En France, il y a la générations Z. En Russie, il y a la génération Poutine, en référence au célèbre roman de Pélévine : « Generation “P” ». Cette génération Poutine est celle qui naquit après 2000. Elle n’a connu ni la monotonie du communisme, ni la folie des années 90, son seul référentiel c’est Poutine. Nostalgique d’un passé fantasmé ou au contraire tournée vers l’avenir et la Silicon Valley, cette jeunesse est à l’image de son pays : paradoxale et contrastée. Durant près de trois ans, Julien Lusinchi a vécu au cœur de cette jeunesse russe, partageant son quotidien dans un dortoir universitaire à Moscou. Rien de tel, pour découvrir cette génération, que de se plonger dans l’ambiance d’un « obchïéjitïé » (le dortoir). Contrairement aux résidences universitaires françaises où les places se font rare, le dortoir collectif en Russie permet à tout étudiant russe de disposer d’un logement à moindre frais le temps de ses études. Dans un pays où l’université est restée l’un des principaux ascenseurs sociaux du pays : l’obchïéjitïé est l’un des modes d’habitations les plus prisés des jeunes étudiants. Ce qui en fait un excellent observatoire de cette génération. Immersion au cœur de la jeunesse russe.

Jeune lecteur de Jules Verne, j’ai découvert la Russie par la lecture de Michel Strogoff. Immergé dans les grandes pleines de Sibérie, la foire orientale de Nijniï Novgorod et les attaques de nomades tataro-mongoles : l’atmosphère grandiose qui ressortait du roman m’avait poussé à l’apprentissage du russe. Quinze ans plus tard, en 2019, je décidais de partir là-bas pour poursuivre mon master avec une bourse d’étude délivrée par le ministère des Sciences et de l’Éducation supérieure. En attente de mon affectation dans l’un des onze dortoirs de l’université, je séjournai à l’hôtel Gamma, qui se situe dans un immense complexe hôtelier construit pour les Jeux olympiques de Moscou en 1980. Situé à l’est de Moscou, à côté du parc Izmaïlovo et du Kremlin, le parc d’attraction du même nom, ce complexe hôtelier sert désormais pour la réception de séminaires d’entreprise, d’hommes d’affaires en transit et autres voyageurs aux profils les plus diverse. Durant ce mois et demi, je découvris ce monde un peu étrange où se mêlaient prostituées de luxes, salariés provinciaux en déplacement, étudiants russes et étrangers en recherche de logements et businessmen aux affaires parfois douteuses.

Bienvenue à la « Chaussée des enthousiastes »

> [Entrées du corpus]
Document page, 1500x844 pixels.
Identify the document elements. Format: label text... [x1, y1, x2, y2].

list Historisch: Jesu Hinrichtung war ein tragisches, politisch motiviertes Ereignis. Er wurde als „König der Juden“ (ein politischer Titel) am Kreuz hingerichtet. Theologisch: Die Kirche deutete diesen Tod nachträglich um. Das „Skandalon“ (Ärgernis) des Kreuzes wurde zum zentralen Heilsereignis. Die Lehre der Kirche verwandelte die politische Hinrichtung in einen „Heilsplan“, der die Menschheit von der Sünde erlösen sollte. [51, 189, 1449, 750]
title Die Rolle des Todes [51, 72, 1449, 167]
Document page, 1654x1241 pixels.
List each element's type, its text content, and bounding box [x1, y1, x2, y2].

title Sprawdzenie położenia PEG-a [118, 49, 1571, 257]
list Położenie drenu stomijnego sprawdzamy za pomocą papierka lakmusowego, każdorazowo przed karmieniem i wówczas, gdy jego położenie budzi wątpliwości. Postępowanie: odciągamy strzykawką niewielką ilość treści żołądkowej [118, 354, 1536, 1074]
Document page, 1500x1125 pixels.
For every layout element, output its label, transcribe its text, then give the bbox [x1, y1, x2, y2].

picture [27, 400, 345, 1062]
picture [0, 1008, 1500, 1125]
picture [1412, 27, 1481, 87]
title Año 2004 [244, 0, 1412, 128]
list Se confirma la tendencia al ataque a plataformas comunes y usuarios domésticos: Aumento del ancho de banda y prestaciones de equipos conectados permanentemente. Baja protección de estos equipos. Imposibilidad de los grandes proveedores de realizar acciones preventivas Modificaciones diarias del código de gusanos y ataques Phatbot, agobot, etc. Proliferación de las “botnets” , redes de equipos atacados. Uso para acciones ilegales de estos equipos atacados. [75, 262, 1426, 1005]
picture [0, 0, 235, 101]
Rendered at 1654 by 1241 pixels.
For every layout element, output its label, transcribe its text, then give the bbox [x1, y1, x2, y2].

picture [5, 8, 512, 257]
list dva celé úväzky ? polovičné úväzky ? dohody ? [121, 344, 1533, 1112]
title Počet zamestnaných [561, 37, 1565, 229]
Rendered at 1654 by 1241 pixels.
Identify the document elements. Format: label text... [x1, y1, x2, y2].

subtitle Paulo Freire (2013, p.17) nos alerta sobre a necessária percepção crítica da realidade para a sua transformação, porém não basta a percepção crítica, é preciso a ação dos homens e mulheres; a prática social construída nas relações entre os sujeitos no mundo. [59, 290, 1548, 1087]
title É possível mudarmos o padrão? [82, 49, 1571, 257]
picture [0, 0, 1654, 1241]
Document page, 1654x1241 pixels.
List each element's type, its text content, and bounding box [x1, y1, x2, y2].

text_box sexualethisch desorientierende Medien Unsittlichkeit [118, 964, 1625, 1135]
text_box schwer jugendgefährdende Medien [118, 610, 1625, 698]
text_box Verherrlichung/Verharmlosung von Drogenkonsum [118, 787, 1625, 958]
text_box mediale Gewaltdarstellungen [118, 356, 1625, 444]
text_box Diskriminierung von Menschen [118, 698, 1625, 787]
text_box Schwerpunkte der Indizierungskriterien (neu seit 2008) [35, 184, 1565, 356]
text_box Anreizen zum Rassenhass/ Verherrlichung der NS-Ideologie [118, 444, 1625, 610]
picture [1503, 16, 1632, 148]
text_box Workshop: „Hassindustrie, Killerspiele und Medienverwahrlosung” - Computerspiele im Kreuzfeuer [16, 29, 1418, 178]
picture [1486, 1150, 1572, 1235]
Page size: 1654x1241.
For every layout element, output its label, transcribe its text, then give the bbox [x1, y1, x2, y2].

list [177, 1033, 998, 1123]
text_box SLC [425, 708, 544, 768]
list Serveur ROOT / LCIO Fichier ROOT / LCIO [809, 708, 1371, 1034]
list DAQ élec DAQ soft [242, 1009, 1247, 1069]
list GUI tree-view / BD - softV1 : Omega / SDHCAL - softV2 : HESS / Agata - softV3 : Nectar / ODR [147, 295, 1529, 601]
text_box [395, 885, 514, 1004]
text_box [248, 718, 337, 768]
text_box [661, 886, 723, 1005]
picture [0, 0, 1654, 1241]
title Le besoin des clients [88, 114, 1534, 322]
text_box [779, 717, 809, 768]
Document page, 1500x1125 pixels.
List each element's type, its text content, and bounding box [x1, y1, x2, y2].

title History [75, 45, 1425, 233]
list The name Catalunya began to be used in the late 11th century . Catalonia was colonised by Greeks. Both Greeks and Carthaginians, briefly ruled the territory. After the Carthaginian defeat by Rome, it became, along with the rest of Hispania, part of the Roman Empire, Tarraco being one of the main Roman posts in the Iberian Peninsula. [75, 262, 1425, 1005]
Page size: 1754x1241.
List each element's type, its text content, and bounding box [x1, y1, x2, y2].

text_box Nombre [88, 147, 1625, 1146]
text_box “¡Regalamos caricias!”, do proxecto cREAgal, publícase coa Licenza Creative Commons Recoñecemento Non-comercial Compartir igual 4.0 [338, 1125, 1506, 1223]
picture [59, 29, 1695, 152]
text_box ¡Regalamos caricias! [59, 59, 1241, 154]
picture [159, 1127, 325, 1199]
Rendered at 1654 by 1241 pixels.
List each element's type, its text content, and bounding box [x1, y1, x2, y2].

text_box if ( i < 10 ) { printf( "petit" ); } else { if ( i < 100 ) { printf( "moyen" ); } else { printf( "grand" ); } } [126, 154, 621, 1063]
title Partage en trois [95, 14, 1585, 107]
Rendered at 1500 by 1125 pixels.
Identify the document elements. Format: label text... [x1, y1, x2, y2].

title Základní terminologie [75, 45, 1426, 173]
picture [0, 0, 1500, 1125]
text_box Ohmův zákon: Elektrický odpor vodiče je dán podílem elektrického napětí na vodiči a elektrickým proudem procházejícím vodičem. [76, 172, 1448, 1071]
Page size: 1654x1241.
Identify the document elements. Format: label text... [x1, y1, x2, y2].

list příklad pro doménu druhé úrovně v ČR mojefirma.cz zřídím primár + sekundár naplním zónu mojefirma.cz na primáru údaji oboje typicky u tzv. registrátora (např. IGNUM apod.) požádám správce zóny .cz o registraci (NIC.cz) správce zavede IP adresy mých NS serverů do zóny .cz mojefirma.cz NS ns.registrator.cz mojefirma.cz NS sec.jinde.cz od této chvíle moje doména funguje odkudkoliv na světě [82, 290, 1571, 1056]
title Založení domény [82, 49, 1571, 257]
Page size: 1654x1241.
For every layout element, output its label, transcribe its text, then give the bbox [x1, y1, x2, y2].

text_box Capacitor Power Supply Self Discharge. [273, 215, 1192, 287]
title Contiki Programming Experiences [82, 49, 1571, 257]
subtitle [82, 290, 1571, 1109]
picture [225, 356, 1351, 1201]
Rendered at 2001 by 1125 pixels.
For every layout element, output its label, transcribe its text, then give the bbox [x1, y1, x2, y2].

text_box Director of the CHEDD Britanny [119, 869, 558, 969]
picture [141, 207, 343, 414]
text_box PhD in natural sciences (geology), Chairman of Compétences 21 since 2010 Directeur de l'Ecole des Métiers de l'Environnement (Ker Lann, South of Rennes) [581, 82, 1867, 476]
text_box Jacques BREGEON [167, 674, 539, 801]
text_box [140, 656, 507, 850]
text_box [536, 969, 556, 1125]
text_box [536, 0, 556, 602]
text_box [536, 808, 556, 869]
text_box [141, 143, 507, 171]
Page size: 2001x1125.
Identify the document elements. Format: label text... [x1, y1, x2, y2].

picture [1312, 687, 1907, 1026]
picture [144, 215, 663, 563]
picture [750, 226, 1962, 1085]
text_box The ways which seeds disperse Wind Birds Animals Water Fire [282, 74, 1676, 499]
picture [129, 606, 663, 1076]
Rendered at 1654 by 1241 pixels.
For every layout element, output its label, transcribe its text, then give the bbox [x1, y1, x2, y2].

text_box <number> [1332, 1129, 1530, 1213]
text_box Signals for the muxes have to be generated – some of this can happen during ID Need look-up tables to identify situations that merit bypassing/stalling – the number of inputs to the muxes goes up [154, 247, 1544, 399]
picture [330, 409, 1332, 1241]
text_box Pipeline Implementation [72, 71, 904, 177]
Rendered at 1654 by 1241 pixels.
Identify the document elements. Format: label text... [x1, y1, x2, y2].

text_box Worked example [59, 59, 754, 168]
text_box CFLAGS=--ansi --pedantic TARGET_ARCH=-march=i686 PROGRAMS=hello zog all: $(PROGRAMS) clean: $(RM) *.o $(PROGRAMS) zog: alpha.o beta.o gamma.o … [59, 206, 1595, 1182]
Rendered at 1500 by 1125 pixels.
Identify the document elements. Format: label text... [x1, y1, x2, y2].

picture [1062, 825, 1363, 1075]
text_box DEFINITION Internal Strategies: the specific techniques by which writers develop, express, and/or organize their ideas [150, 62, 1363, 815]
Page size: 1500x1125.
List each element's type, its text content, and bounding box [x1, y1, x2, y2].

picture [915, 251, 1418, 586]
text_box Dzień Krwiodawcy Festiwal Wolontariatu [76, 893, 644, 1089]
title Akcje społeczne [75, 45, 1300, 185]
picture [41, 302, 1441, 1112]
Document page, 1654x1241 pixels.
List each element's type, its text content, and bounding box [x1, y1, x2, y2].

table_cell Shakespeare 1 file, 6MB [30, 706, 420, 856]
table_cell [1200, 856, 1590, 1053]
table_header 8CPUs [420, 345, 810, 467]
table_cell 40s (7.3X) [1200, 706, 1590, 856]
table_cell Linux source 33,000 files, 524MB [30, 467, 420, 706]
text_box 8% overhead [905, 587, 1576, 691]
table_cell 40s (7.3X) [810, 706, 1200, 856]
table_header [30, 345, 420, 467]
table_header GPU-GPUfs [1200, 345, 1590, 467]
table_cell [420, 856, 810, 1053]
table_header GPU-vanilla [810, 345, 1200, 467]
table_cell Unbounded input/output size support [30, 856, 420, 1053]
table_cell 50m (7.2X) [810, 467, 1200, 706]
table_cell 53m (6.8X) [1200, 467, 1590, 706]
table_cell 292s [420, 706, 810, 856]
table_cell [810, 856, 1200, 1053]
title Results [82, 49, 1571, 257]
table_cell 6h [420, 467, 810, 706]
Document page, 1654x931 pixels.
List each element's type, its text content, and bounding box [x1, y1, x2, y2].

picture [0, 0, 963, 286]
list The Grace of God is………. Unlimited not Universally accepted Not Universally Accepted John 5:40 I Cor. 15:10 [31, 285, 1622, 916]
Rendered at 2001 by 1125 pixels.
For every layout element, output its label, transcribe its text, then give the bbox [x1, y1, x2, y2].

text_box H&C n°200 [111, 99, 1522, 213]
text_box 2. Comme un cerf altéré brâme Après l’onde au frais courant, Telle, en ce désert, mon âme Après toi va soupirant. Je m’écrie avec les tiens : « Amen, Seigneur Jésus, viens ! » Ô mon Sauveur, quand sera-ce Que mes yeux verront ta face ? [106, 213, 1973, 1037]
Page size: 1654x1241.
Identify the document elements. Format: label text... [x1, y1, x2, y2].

> [Tâches proposées]
**a.** Traduisez en anglais cette phrase de l'extrait sur la jeunesse russe : « Cette génération Poutine est celle qui naquit après 2000. »
**b.** Pour chaque affirmation, dites par oui ou par non si l'extrait sur la jeunesse russe la confirme, en citant les mots qui tranchent. (i) En Russie, le dortoir collectif permet à tout étudiant russe de se loger à moindre frais. (ii) Le départ en Russie pour poursuivre le master a lieu en 2015. (iii) Le séjour à l'hôtel Gamma dure un an.
**c.** Poursuivez, s'il vous plaît, l'extrait sur la jeunesse russe et la vie en dortoir à Moscou, à la suite de sa dernière ligne.
Les entrées n'ont aucun rapport avec l'extrait.

> [Réponses]
**a.** This Putin generation is the one that was born after 2000.

**b.**
(i) Oui : « le dortoir collectif en Russie permet à tout étudiant russe de disposer d’un logement à moindre frais le temps de ses études »
(ii) Non : « Quinze ans plus tard, en 2019, je décidais de partir là-bas pour poursuivre mon master »
(iii) Non : « Durant ce mois et demi »

**c.**
Puis vers la fin novembre un vendredi soir en rentrant des cours, je recevais un mail de mon université pour m’annoncer ma nouvelle affectation à l’obchïéjitïé 2 (dortoir 2). J’avais donc le week-end pour organiser mon déménagement vers mon nouveau « chez moi ». Voulant profiter jusqu’au bout des conforts et services de cet hôtel trois-étoiles, je prolongeais mon séjour jusqu’au dimanche soir. Le samedi soir, je rencontrai un Arménien russe, à la silhouette massive, qui, sévèrement alcoolisé, m’invita sans possibilité de refuser à aller boire des bières dans le bar « chic » de l’hôtel. L’homme, au caractère sanguin et à l’allure brutale, s’emportait facilement, vociférant contre ses partenaires russes, répétant à l’envi que ces derniers étaient des gens dangereux prêts à tout pour vous voler et vous escroquer : on a les fréquentations que l’on mérite, pensais-je. Ayant appris le russe à l’école, je comprenais difficilement ce drôle d’énergumène, au langage de charretier. Enchaînant les verres de vodka et les pintes de bière, j’acquiesçais plus ou moins subtilement à toutes ses allégations de peur de le vexer.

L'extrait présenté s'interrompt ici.